Risks and challenges to consider
There are risks and challenges associated with the nascent use of AI that need clear governance, particularly in gaming and sports betting. These include:
- Tech challenges: Operators and providers often rely on legacy systems and engines that are not AI-ready and need refactoring for AI integration. We expect this to continue driving significant spend and investment in tech stack modernization.
- Ethical challenges: Gaming operators must comply with strict responsible gaming practices to prevent the risk of abuse from AI technology. Risks here include fair-play manipulation and loss of control of these powerful AI tools.

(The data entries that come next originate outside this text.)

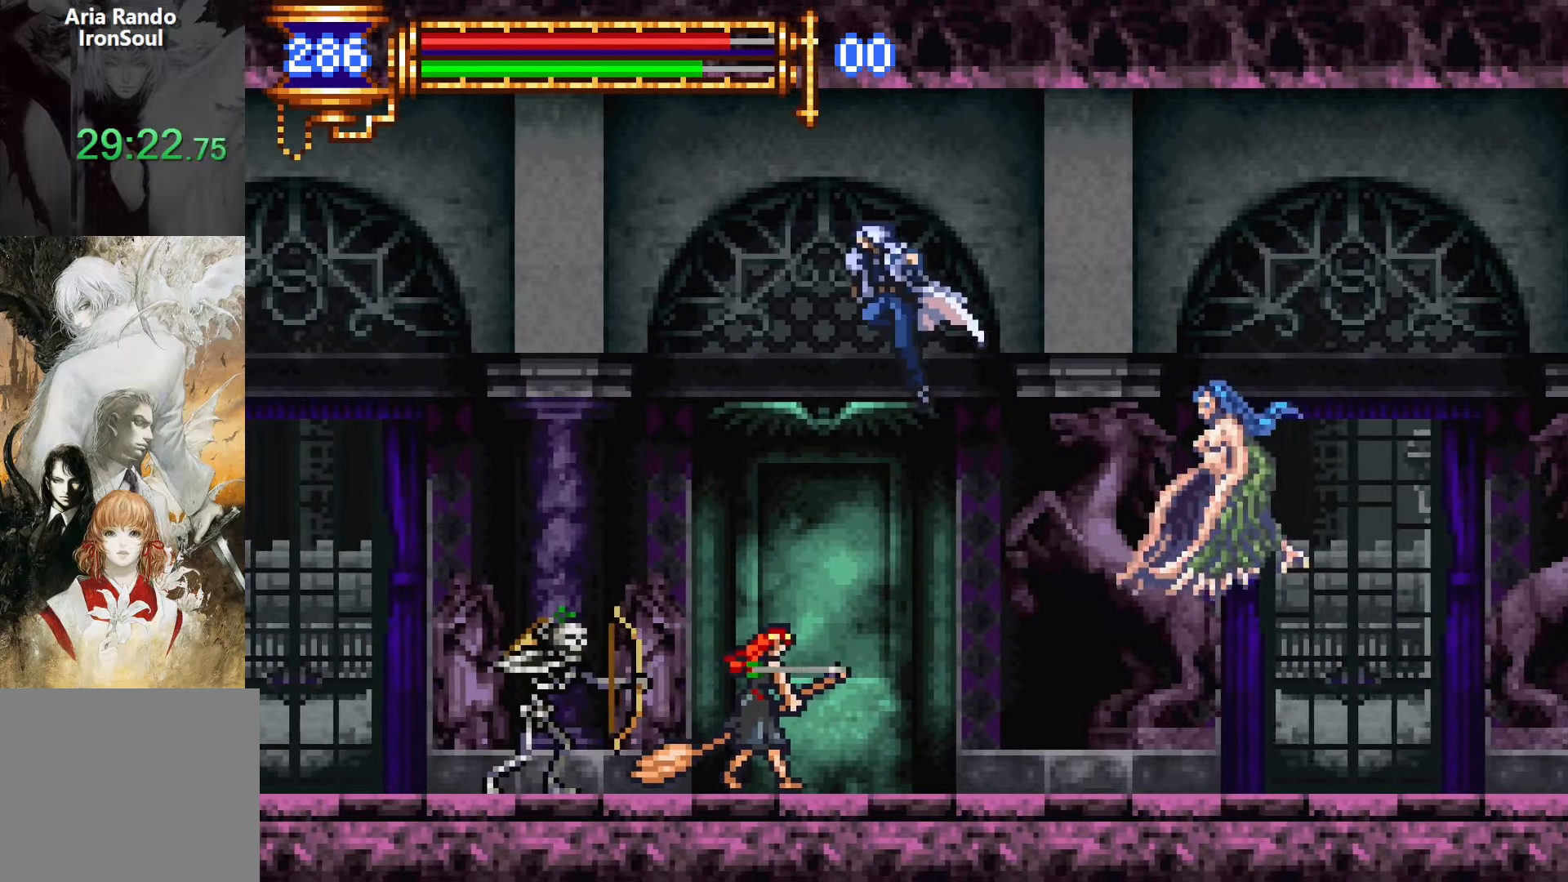
{"buttons": ["DPAD_UP", "DPAD_LEFT"]}
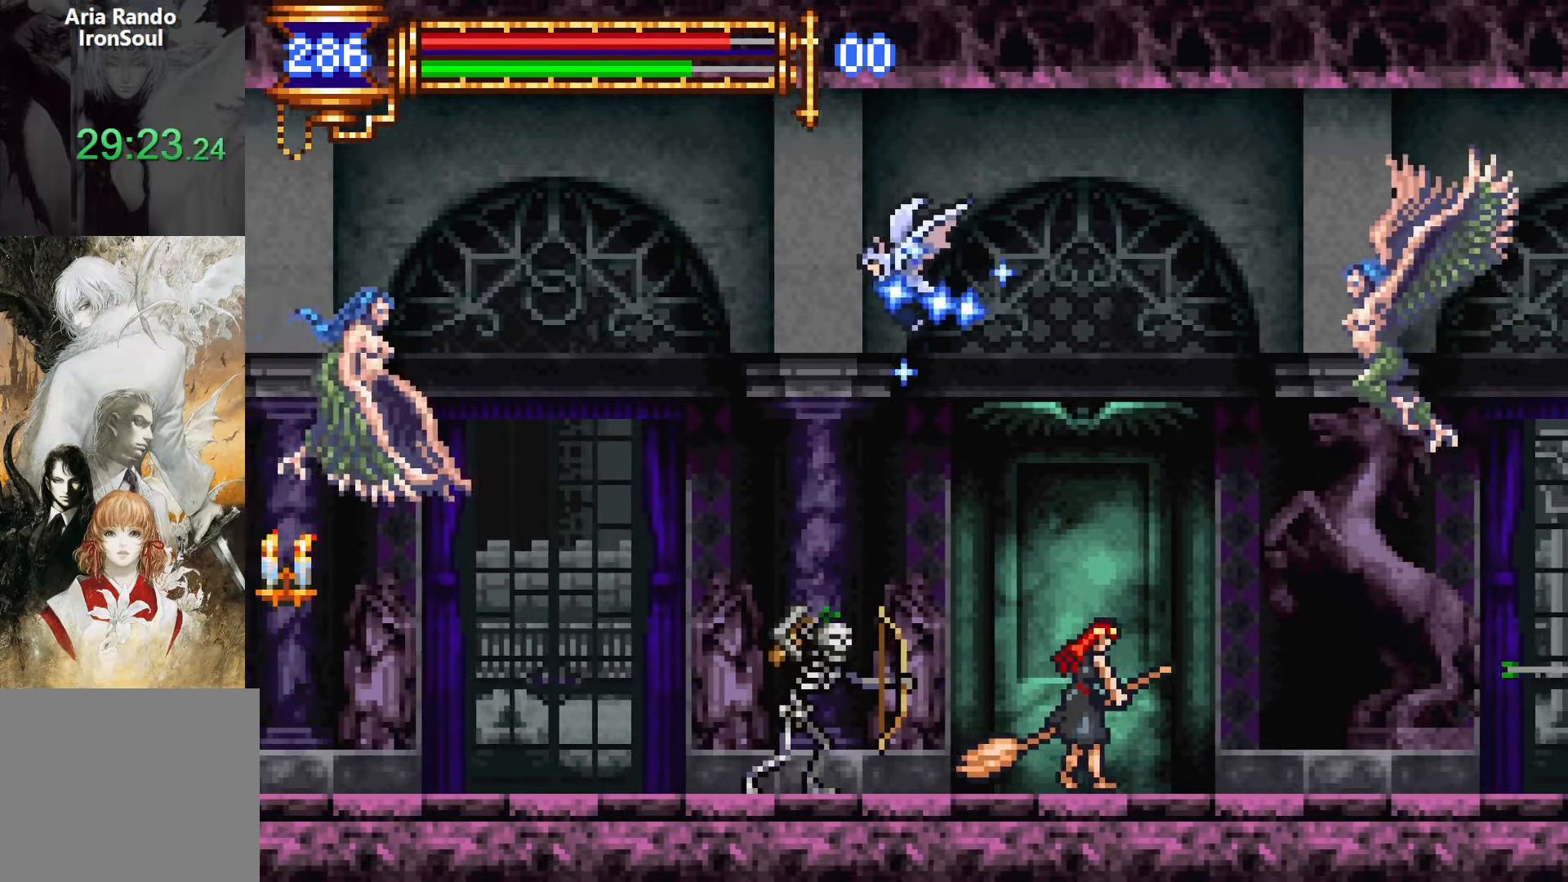
{"buttons": ["SQUARE"], "events": [[17, "R1", "down"], [100, "DPAD_UP", "up"], [134, "R1", "up"], [450, "SQUARE", "down"], [467, "DPAD_LEFT", "up"]]}
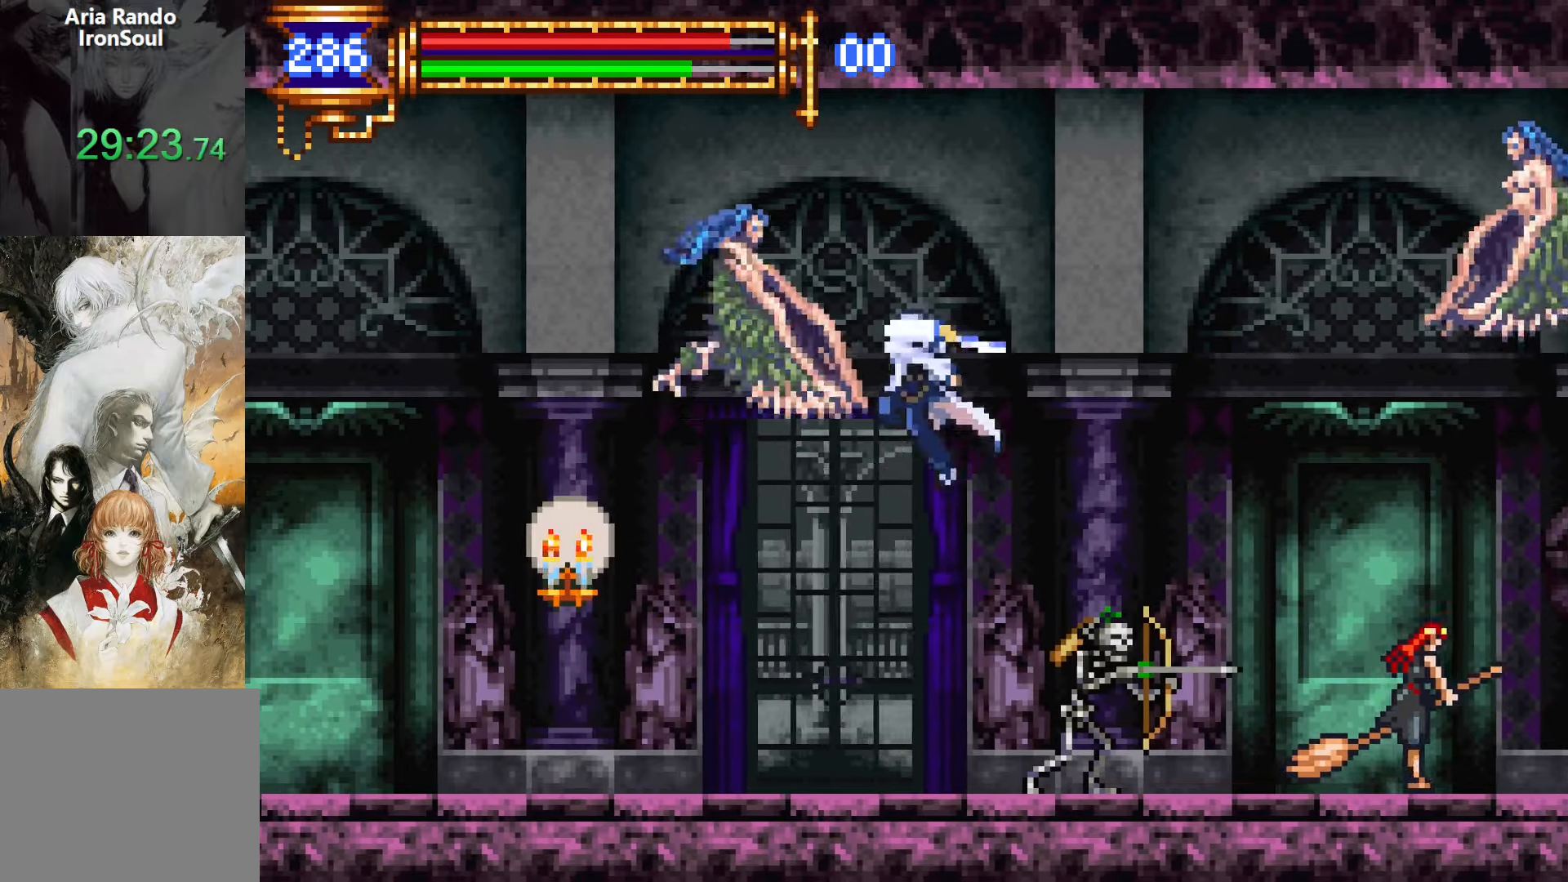
{"buttons": ["L1", "DPAD_RIGHT"], "events": [[50, "DPAD_LEFT", "down"], [67, "SQUARE", "up"], [350, "DPAD_LEFT", "up"], [384, "DPAD_RIGHT", "down"], [434, "L1", "down"]]}
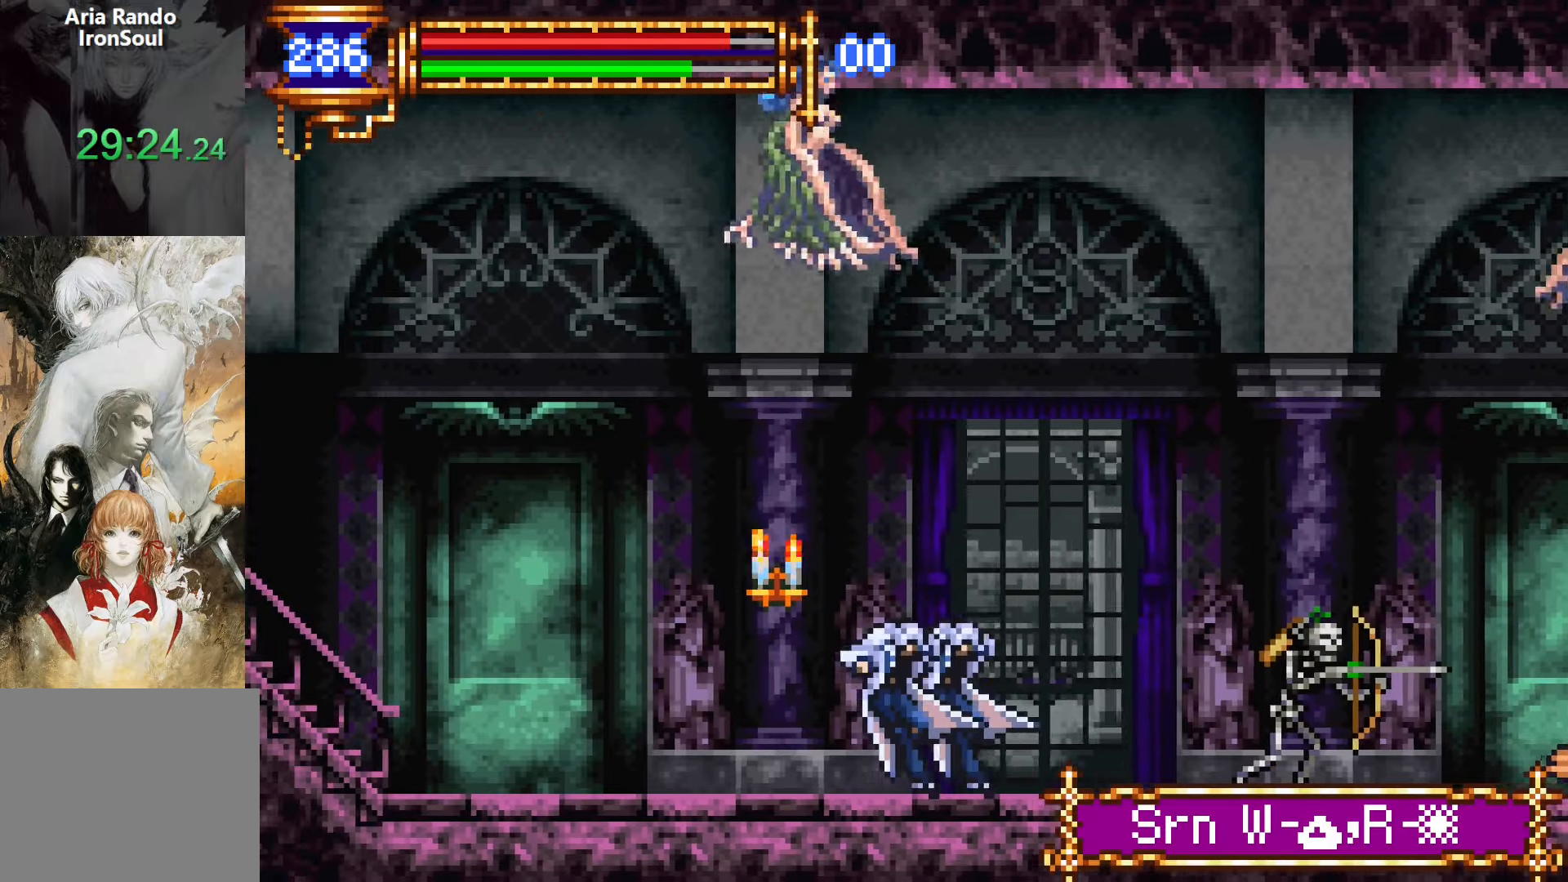
{"buttons": ["DPAD_LEFT"], "events": [[50, "DPAD_RIGHT", "up"], [84, "CROSS", "down"], [117, "L1", "up"], [167, "CROSS", "up"], [167, "DPAD_LEFT", "down"]]}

- Legal, privacy, and compliance challenges: The amount of sensitive player data operators can collect and manage via AI are subject to potential data breaches and loss, which would come with severe financial and reputational consequences. Additionally, the potential misuse of AI solutions can expose operators to licensing compliance, ESG, and privacy risks.
Looking ahead to the next level
Creating and testing new game concepts and betting opportunities is the most advanced but least proven level of AI application for the industry. With time, operators and providers that effectively implement AI here will expedite the game ideation and design process, enable faster prototyping and demoing, and accelerate decision-making around which games to greenlight. They can also use AI to validate which games and attributes resonate most with players by building synthetic player personas to test and garner feedback.
Already, we are seeing sports betting companies leverage GenAI and real-time data to create new content in the form of more engaging betting markets and increased “in-play” betting options. For example, when live sports came to a halt during the pandemic, sports technology company Sportradar used GenAI to design simulated-reality betting products. These drew on previous statistical outputs to simulate matches reflecting historical team form and normal match play.
As we discuss in our playbook, it’s crucial to start with a clear AI strategy, and then work out which AI use cases are most relevant for your business from a value-creation perspective. The savviest amongst providers and operators will see a pay-off as large as any Vegas jackpot.